INTRODUCTION
The blood lipid imbalance common in individuals with the Met Synd (i.e., high TG, LDL-c, VLDL-c and low HDL-c) is strongly correlated with the risk of atherogenesis and endothelial disfunction by stimulation of thrombogenic and inflammatory pathways [1]. LDL-C has been regarded as the main lipoprotein inducing the accumulation of sterols in macrophages while chylomicrons are not considered to be directly involved in atherogenesis, because of their larger size and inability to efficiently penetrate arterial tissue. However, once chylomicrons are hydrolyzed their remnant penetrates arterial tissue and becomes preferentially trapped within the subendothelial space [2]. Thus, the risk for atherogenic plaque formation and endothelial dysfunction increases after ingestion of meals with high fat content [3] due to the rise in lipoproteins remnant (i.e., chylomicrons and VLDL with high cholesterol content).
At rest, hypercholesteremic Met Synd individuals have an exaggerated postprandrial triglyceride (PPTG) response compared to lean counterparts for the same meal ingestion [4]. This seems to be due to increased blood TG influx from the ingested fat (chylomicrons) [4] although increases in hepatic secreted triglycerides (VLDL-TG) could also be involved. A bout of exercise could activate endothelial LPL and therefore lipolysis to reduce PPTG. However, it is unclear if exercise lowering PPTG, reflects only an increased clearance of TG (i.e., by muscles, adipocytes or liver) or also reduced intestinal lipoprotein formation [5]. Each lipoprotein is surrounded by a single copy of apolipoprotein, being the B type the most representative of LDL particle concentration. A subtype of this, Apo B48, is the major apolipoprotein involved in the formation of chylomicrons. Enzyme-linked immunosorbent assay (ELISA) permits to measure blood concentration of apolipoprotein B48 and B100 to investigate the intestinal vs the hepatic origin of postprandial lipoproteins. This could be used to unveil what is the mechanism behind the reductions in PPTG with exercise or statin treatment.

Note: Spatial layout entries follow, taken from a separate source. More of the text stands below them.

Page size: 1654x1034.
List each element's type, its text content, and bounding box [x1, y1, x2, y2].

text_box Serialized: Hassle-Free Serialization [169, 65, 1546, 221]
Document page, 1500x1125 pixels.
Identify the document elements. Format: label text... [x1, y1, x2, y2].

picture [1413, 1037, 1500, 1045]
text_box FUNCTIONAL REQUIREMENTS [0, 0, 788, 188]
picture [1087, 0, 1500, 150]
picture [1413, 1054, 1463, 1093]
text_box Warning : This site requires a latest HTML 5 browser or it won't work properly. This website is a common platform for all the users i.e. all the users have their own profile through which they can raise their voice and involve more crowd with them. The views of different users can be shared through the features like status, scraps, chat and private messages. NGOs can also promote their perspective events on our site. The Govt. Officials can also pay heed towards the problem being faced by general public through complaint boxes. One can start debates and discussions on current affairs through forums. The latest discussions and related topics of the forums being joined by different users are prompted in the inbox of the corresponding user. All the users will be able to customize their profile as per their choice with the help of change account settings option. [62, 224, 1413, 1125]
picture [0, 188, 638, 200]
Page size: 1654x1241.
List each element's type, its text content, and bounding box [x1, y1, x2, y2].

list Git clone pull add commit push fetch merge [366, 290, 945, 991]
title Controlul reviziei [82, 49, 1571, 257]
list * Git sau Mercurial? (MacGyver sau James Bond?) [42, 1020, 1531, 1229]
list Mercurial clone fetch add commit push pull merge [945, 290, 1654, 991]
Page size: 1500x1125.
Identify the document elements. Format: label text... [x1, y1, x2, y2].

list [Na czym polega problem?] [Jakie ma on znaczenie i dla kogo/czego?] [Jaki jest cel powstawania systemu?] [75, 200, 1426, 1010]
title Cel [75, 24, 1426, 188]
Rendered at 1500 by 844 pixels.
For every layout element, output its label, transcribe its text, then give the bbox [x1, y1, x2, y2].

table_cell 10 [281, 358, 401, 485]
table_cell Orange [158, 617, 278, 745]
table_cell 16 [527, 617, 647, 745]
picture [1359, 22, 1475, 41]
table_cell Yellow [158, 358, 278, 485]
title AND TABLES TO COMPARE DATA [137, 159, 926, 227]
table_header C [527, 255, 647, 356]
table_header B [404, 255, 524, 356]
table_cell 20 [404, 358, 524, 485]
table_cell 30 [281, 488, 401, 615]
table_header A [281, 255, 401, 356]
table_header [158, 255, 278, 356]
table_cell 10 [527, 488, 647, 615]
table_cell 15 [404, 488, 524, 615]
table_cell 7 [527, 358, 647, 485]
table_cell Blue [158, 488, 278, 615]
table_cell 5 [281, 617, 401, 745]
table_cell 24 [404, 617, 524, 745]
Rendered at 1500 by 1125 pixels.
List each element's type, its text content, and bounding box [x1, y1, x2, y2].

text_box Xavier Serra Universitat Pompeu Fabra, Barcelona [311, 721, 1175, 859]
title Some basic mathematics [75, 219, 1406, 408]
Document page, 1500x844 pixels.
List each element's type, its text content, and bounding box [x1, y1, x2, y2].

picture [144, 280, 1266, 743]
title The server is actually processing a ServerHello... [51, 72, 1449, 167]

Statins (3-hydroxy-methyl-glutaryl coenzyme A reductase inhibitors) are the main pharmacological treatment for hypercholesterolemia. Statins effectively inhibit liver cholesterol synthesis inducing the expression of hepatic LDL-receptors in hepatocyte cell surface [6] which in turn catabolizes Apo B containing lipoproteins (i.e., chylomicrons, VLDL-c, LDL-c and IDL-c). Statin effects on reducing blood fasting TG extends to the PPTG [7, 8]. The effects of statin on reducing PPTG may not just involve enhancing liver TG clearance, but also clearance by other tissues. In normolipidemic subjects statins lowers VDLD-c pool which triggers a reduction of Apo C-III, a protein that inhibits LPL [8, 9]. The coordinated actions of exercise (non-pharmacological) and statin (pharmacological) therapies to reduce PPTG are starting to be explored [7].
This study investigates the effects of 3HMGCoA reductase inhibitor (statins) on postprandial intestinally and hepatically derived lipoproteins (Apo B48 and 100, respectively) in Met Synd hypercholesteraemic individuals. Since Met Synd individuals are more susceptible to developing cardiovascular disease, correcting PPTG with bouts of exercise prior to the ingestion of a high-fat meal could became a therapeutic measure of clinical importance in this population. The present study investigates the effect of a bout of exercise before a high-fat meal on lowering PPTG, blood lipoproteins and its possible interactions with statin medication. Finally, all data is compared to a sample of metabolically healthy individuals to assess treatment capacity to revert blood lipids to normal values. Our hypothesis was that the combination of exercise and statin could normalize PPTG in Met Synd hypercholesteremic individuals.